Category : Blogs
Two Stream Theory
I received a telephone call yesterday from a potential borrower,who had a unique way of maximizing his rate of return on real estate. His strategy involved rental income as well as debt income. He has managed overtime, to develop a portfolio of rental properties as well as lines of credit on said rental. His philosophy boiled down to maximizing his rate of return on each and every rental property.
Over time, he was able to develop two income streams per rental by extending money from his lines of credit to flippers(people buying investment properties and rehabbing to flip) at a rate of return of 18%. The cost of his lines of credit was roughly 8%, whereby leaving him a net rate of return of 10%. The average on his rental properties was roughly $1750 per month, and his average line of credit per property was roughly $100,000. This allowed him to rent the line of credit for approximately $10,000 per year resulting in an additional income stream per property of roughly $833 per month. Now instead of making $1750,he is making $2583 per month on the exact same property.
I’ve always been fascinated in the different ways people approach the development of income streams, and this is a classic example.
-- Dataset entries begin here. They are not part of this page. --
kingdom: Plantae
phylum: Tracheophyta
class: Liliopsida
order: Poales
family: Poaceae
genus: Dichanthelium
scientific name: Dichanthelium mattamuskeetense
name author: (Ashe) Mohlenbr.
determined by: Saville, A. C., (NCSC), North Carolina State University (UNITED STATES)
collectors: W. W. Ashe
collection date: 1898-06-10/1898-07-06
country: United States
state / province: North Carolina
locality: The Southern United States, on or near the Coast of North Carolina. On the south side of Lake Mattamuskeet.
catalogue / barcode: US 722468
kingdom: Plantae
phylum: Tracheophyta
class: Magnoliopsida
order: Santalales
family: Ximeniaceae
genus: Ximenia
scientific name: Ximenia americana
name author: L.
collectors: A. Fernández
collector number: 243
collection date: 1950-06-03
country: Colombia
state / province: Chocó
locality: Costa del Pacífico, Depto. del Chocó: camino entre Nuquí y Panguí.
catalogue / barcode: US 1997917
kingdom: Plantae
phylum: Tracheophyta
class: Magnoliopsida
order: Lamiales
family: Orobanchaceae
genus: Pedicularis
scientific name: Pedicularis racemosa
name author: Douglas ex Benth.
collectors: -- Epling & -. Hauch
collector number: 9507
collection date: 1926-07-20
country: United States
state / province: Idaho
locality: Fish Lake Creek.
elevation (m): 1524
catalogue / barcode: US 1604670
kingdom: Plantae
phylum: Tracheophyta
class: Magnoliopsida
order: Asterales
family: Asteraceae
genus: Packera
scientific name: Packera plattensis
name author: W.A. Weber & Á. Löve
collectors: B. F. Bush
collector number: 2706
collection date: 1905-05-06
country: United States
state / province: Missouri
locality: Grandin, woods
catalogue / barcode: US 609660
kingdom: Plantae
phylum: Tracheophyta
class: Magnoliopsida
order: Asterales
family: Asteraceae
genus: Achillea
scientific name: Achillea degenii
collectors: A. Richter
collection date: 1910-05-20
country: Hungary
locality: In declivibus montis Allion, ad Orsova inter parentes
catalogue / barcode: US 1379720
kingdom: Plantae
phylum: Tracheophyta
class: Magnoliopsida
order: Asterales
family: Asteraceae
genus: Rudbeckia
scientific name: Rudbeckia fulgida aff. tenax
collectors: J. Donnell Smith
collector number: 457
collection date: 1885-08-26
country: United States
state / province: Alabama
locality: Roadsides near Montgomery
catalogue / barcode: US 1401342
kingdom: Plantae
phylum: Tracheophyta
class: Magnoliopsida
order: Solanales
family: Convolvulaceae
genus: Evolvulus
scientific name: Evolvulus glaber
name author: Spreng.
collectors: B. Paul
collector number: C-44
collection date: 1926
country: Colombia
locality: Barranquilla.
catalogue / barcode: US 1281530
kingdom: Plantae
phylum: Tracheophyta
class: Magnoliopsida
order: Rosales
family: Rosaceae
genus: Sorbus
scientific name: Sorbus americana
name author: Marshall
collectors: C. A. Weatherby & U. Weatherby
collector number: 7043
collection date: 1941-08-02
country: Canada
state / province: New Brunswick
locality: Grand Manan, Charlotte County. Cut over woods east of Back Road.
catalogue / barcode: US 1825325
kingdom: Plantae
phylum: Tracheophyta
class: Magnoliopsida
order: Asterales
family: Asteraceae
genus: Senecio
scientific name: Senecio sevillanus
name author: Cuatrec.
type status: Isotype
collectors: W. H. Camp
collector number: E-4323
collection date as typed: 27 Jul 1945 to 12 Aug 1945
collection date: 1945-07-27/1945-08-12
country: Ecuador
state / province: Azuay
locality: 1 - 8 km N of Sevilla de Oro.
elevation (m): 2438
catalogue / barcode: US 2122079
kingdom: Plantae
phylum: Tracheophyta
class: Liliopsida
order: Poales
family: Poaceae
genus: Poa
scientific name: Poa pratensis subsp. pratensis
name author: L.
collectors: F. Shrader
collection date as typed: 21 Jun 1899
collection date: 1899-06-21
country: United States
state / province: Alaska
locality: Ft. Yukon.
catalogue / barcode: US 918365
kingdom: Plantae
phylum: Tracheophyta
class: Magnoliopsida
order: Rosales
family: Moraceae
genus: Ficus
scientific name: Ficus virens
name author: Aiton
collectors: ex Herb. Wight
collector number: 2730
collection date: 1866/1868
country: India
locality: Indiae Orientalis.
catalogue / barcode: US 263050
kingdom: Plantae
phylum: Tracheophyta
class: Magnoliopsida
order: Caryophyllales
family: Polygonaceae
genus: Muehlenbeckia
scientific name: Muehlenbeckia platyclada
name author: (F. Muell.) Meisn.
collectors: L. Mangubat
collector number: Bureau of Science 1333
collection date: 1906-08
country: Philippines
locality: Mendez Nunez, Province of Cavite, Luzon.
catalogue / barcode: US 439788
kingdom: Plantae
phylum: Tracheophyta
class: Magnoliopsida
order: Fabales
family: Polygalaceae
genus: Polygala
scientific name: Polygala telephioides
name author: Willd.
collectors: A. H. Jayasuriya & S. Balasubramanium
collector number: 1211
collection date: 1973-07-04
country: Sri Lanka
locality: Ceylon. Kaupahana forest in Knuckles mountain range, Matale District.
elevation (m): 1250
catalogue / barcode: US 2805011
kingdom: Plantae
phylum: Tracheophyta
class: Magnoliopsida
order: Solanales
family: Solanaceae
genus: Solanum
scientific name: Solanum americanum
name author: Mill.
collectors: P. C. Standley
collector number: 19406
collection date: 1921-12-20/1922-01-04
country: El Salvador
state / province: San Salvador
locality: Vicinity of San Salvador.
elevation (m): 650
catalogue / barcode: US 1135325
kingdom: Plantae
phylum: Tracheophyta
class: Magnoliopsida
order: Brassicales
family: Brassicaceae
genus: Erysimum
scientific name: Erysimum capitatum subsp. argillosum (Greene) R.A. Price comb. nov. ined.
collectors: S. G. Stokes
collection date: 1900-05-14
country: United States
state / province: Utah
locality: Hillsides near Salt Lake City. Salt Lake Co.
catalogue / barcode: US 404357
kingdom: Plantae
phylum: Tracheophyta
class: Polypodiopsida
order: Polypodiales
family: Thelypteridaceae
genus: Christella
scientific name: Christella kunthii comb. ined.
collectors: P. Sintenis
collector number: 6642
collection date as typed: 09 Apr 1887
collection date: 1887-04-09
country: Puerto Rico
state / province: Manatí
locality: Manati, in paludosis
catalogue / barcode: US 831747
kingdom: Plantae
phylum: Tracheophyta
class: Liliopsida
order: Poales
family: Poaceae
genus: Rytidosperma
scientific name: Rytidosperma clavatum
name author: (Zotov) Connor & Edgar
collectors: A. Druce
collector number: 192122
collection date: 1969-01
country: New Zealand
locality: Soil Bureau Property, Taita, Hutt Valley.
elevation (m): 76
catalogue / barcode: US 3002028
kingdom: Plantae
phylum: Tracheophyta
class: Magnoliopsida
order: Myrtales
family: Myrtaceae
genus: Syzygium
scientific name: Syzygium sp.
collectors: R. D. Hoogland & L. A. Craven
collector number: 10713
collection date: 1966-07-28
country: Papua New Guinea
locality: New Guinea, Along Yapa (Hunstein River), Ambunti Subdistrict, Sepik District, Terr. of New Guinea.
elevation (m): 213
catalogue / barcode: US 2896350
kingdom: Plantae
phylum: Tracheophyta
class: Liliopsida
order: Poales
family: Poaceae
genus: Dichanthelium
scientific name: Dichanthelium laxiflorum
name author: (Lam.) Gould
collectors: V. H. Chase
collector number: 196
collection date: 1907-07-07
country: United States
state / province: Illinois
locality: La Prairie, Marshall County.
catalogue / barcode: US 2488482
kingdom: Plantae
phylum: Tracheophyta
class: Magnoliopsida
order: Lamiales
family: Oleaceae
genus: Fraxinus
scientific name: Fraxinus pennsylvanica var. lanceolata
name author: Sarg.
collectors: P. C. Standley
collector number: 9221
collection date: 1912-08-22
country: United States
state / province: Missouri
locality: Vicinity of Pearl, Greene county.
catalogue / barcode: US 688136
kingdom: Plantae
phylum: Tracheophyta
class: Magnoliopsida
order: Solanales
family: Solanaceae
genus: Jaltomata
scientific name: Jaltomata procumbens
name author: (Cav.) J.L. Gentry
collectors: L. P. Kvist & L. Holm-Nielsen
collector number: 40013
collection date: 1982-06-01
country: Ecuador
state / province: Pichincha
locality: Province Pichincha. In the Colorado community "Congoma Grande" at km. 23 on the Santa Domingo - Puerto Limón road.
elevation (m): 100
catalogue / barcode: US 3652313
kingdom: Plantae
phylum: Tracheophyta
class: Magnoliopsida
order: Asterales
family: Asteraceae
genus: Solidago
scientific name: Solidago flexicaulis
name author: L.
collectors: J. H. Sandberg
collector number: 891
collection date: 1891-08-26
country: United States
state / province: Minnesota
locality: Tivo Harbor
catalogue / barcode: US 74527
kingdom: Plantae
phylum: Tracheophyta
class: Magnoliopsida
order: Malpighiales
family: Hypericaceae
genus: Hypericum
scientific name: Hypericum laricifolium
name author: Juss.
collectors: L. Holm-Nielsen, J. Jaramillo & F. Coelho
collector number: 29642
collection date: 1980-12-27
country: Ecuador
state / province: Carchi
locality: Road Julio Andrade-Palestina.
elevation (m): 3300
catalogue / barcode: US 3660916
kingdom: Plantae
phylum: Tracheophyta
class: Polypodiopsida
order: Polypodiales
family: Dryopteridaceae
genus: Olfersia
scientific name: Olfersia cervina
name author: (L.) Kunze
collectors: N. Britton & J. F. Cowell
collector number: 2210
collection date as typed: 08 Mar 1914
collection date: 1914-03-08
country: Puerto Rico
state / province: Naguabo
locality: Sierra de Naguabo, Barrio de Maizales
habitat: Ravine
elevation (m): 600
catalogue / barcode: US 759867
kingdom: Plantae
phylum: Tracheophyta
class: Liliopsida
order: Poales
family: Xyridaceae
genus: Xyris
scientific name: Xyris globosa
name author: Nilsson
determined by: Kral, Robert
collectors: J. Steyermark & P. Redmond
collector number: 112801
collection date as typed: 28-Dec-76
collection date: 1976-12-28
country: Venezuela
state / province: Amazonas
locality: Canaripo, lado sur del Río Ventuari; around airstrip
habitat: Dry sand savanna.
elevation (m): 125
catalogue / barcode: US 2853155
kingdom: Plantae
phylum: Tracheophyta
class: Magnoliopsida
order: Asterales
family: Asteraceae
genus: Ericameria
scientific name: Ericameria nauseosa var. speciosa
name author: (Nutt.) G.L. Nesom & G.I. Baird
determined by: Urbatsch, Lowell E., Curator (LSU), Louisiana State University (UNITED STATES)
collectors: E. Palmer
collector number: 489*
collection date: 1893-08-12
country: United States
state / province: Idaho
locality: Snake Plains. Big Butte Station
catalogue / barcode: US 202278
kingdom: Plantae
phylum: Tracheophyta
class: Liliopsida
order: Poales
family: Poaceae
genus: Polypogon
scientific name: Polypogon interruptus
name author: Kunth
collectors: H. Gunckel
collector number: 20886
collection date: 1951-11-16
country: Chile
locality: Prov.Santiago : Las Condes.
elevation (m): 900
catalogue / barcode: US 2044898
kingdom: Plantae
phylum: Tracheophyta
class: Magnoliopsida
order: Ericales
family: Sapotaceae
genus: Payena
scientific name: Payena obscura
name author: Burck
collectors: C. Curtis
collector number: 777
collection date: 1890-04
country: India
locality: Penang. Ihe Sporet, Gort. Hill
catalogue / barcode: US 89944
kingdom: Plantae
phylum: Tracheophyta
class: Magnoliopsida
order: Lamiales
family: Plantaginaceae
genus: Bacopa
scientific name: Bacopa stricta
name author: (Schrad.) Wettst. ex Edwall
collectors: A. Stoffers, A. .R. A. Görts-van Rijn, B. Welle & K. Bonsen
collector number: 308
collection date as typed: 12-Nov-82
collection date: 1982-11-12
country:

This guy not only used the rental income of his real estate, but he also used his equity position gained from the development of his real estate and managed to put that to work. I guess it holds true, the reason some people make money with real estate, while others see it as an albatross is predicated in their ability to see how income streams can develop.
To be a good asset manager, you must realize the potential of the asset as well as how to move forward in order to maximize your returns safely. The good news, if you’re successful, your real estate will always be in the same place and willing to produce without any additional expectations. Making fora great relationship in perpetuity.